■ Records supplied
------------
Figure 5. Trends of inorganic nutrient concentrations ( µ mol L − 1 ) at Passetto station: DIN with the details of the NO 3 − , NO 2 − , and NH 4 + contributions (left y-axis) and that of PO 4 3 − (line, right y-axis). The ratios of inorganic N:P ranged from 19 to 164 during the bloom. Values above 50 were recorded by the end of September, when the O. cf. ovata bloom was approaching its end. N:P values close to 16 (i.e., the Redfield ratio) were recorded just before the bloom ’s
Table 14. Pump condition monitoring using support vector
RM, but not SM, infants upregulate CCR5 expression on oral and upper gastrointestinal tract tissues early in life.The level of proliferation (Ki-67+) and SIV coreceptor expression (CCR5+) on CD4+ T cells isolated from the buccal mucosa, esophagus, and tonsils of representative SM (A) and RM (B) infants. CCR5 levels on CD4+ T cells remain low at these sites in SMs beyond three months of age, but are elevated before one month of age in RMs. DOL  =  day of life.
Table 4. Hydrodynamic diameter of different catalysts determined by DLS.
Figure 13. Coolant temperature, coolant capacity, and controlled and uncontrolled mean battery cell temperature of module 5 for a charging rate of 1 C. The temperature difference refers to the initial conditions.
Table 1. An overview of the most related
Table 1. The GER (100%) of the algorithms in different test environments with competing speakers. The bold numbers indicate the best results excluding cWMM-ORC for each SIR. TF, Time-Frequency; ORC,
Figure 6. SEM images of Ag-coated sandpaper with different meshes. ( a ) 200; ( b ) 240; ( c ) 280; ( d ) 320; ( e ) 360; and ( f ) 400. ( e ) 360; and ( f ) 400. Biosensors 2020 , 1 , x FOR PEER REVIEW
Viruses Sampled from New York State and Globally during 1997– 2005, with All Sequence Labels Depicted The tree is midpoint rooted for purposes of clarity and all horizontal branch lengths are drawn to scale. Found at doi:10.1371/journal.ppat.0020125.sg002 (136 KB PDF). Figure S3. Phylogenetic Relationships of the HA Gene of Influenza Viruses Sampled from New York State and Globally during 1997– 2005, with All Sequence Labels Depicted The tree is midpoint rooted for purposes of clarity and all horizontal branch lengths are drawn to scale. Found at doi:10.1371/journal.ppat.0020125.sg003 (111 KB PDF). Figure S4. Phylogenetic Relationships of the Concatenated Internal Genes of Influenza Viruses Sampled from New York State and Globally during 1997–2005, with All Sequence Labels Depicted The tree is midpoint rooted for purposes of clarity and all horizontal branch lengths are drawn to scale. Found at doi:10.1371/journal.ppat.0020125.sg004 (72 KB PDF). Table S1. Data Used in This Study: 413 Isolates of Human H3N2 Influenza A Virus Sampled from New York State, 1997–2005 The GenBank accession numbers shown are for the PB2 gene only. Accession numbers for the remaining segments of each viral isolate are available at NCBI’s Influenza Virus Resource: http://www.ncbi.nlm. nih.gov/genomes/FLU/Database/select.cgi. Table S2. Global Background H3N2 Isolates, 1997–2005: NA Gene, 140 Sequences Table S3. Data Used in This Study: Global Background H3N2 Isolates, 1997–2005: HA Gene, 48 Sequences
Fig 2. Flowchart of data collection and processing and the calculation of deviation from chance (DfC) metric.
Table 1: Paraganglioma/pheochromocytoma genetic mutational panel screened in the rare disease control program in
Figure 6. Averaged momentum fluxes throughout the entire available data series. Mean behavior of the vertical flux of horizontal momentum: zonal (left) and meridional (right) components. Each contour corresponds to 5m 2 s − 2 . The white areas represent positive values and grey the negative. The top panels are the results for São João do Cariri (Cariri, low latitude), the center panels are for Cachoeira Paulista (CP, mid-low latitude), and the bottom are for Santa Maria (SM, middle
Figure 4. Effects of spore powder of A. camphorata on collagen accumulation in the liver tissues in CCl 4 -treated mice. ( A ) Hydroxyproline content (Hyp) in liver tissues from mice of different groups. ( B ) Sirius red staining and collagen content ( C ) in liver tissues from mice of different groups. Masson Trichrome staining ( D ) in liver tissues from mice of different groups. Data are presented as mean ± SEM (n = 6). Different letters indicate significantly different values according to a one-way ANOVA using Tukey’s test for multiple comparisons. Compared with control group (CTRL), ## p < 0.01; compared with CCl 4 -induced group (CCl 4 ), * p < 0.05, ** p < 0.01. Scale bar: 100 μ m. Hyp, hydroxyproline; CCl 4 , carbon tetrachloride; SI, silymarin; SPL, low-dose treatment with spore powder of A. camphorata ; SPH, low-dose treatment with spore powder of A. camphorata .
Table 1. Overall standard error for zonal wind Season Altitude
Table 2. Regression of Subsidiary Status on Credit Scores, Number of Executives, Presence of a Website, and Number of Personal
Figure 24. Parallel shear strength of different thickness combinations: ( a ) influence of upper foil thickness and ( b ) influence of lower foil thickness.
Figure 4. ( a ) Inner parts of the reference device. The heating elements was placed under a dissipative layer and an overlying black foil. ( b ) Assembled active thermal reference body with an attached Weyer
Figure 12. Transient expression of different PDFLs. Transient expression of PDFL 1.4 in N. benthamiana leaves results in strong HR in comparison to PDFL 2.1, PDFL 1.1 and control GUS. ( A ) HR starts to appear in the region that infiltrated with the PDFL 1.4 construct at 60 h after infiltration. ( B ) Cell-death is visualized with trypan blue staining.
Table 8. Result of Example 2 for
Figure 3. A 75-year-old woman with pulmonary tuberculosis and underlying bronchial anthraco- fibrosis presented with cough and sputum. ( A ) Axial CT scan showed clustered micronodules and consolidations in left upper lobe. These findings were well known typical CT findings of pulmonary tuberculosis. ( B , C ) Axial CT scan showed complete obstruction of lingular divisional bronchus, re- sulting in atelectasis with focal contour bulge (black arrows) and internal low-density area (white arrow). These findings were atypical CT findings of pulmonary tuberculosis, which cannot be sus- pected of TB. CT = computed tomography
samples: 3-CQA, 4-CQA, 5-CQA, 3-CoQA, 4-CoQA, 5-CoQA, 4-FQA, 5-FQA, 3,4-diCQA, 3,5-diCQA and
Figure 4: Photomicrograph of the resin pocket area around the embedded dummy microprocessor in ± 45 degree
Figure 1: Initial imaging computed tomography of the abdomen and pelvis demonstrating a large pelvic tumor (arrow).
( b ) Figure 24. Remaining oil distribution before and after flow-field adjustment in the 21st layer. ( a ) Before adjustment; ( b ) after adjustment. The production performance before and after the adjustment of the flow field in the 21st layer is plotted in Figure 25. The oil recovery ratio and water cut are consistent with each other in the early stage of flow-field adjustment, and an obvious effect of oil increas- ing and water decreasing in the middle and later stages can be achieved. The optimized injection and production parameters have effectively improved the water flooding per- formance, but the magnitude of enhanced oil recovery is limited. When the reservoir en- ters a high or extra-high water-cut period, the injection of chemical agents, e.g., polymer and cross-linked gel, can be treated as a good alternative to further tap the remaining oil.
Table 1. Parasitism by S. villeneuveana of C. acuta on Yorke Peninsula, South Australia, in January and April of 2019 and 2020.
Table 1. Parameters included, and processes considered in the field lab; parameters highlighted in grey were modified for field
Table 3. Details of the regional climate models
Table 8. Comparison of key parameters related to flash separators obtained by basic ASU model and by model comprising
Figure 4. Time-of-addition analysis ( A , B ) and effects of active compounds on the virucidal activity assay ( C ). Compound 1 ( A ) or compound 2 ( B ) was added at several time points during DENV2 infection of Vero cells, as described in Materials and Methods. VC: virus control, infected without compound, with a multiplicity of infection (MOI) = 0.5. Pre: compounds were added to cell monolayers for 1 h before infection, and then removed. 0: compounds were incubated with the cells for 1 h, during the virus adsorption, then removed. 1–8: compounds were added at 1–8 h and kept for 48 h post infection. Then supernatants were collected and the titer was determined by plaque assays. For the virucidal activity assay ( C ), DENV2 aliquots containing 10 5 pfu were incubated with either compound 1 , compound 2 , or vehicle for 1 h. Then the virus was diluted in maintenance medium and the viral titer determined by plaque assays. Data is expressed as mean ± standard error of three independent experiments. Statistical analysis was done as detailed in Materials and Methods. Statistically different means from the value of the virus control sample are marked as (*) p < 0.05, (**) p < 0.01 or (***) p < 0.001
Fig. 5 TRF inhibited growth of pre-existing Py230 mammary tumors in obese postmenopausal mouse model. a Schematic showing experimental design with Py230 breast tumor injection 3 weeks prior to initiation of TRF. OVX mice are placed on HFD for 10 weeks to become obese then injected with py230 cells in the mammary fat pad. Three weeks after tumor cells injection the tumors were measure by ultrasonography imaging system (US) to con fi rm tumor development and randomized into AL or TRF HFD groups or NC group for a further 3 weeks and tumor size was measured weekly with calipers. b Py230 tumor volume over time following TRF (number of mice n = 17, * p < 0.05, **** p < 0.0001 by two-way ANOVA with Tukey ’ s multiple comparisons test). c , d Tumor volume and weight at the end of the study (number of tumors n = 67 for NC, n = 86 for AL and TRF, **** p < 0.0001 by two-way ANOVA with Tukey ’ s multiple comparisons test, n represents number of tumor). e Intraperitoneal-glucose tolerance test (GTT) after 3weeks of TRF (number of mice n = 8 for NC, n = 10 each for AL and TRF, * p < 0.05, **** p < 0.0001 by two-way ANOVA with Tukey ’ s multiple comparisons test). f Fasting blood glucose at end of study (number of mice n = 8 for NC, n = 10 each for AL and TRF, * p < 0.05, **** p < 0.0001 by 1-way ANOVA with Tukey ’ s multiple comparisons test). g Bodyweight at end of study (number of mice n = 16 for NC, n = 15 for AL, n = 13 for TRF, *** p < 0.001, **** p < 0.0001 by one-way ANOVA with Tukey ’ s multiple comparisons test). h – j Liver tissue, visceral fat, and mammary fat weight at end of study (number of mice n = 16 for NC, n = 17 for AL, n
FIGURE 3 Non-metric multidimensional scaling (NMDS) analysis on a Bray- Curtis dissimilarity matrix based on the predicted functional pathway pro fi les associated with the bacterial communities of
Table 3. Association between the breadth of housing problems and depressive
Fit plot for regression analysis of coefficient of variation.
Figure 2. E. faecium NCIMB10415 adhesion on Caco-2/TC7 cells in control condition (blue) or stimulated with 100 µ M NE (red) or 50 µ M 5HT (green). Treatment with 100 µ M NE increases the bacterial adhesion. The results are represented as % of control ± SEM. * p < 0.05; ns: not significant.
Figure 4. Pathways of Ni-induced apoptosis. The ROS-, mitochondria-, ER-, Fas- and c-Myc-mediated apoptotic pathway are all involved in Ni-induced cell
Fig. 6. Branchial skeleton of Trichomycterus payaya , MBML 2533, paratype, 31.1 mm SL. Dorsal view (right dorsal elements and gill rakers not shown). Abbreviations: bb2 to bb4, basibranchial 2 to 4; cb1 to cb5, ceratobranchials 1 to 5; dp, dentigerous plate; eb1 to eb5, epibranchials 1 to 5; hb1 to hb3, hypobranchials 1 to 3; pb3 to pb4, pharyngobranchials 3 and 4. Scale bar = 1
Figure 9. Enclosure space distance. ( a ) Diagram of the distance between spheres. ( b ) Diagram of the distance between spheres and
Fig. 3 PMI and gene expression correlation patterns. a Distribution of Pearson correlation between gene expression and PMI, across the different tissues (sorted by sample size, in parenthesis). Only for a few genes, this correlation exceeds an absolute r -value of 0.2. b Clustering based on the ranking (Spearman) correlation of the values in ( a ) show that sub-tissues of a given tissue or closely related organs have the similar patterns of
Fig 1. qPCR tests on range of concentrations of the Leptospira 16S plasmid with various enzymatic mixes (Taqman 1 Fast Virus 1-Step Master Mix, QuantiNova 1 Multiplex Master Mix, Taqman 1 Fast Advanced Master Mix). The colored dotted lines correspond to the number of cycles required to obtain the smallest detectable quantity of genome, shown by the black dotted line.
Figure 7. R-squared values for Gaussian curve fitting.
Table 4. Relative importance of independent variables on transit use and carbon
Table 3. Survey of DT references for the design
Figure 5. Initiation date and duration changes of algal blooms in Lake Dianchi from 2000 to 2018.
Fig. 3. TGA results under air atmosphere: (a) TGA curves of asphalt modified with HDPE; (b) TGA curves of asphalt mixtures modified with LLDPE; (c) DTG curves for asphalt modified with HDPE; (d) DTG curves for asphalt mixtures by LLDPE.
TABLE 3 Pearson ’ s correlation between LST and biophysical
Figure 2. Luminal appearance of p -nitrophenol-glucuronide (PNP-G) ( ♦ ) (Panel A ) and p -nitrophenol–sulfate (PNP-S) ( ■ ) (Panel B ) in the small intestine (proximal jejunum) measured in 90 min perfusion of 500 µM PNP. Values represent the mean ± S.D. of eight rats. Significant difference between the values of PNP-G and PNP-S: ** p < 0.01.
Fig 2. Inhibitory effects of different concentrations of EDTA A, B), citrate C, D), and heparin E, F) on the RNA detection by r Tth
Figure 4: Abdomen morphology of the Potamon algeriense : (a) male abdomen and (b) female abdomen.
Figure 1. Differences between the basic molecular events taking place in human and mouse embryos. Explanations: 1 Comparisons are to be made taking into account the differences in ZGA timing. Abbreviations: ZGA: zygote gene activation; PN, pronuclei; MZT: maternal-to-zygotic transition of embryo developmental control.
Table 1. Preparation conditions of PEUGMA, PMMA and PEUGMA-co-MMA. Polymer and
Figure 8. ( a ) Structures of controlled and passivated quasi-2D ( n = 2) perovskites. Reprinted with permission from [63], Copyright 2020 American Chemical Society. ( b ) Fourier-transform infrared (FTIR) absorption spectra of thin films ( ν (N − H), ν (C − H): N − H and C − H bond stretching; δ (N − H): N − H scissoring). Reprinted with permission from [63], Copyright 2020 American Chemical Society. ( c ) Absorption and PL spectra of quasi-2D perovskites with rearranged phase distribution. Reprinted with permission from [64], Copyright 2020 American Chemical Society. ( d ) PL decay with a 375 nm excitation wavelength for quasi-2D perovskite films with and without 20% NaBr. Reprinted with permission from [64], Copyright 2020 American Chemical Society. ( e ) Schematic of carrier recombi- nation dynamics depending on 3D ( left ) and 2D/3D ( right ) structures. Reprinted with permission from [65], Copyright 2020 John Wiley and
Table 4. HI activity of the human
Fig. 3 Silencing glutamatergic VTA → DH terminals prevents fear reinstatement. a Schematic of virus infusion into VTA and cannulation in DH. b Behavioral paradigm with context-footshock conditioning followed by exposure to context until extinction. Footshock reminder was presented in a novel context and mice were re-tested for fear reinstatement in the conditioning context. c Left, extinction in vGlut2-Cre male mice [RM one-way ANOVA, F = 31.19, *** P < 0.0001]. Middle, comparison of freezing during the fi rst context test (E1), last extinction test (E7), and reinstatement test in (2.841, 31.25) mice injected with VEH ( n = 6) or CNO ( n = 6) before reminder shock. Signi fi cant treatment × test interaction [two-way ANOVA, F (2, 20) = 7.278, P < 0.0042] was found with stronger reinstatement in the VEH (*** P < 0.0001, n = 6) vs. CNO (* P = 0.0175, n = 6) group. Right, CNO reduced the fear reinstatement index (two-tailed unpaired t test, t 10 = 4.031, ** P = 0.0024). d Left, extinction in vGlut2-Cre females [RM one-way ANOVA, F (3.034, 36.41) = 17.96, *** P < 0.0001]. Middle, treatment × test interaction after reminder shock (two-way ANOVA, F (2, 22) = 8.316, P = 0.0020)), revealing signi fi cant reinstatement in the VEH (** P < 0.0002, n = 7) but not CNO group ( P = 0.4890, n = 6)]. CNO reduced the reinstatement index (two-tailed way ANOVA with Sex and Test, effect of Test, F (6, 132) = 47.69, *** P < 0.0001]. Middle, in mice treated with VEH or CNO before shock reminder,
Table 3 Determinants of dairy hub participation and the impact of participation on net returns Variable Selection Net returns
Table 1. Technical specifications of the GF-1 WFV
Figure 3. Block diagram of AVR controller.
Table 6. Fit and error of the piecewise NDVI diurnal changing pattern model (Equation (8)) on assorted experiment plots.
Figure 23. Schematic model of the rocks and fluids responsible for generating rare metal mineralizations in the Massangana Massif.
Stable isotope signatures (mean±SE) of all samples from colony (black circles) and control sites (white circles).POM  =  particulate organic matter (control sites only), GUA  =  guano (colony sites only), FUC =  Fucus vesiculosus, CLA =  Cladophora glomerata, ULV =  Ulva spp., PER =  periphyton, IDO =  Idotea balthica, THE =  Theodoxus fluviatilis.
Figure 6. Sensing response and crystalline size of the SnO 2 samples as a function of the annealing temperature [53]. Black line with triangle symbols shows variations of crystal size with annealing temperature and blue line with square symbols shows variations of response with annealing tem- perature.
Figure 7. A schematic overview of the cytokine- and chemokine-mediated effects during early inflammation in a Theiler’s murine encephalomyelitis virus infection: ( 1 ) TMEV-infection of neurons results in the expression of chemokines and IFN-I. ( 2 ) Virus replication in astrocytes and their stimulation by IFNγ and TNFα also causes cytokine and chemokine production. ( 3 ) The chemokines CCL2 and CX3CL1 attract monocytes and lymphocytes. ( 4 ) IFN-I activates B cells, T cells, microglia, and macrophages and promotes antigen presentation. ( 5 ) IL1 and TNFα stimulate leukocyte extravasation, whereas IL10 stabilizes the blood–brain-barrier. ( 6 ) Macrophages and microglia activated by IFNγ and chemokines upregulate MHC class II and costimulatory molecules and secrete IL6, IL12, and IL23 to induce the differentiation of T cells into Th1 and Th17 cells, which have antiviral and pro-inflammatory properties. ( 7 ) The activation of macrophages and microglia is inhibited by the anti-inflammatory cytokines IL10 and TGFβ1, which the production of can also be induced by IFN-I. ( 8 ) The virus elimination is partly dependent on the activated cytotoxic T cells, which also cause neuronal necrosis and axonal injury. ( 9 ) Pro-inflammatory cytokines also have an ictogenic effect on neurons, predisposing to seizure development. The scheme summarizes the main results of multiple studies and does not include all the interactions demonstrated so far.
------------
■ Task brief
Go through the entries above, and wherever a line holds the word "modified", copy that line.

■ Task result
Table 1. Parameters included, and processes considered in the field lab; parameters highlighted in grey were modified for field
Fig. 3. TGA results under air atmosphere: (a) TGA curves of asphalt modified with HDPE; (b) TGA curves of asphalt mixtures modified with LLDPE; (c) DTG curves for asphalt modified with HDPE; (d) DTG curves for asphalt mixtures by LLDPE.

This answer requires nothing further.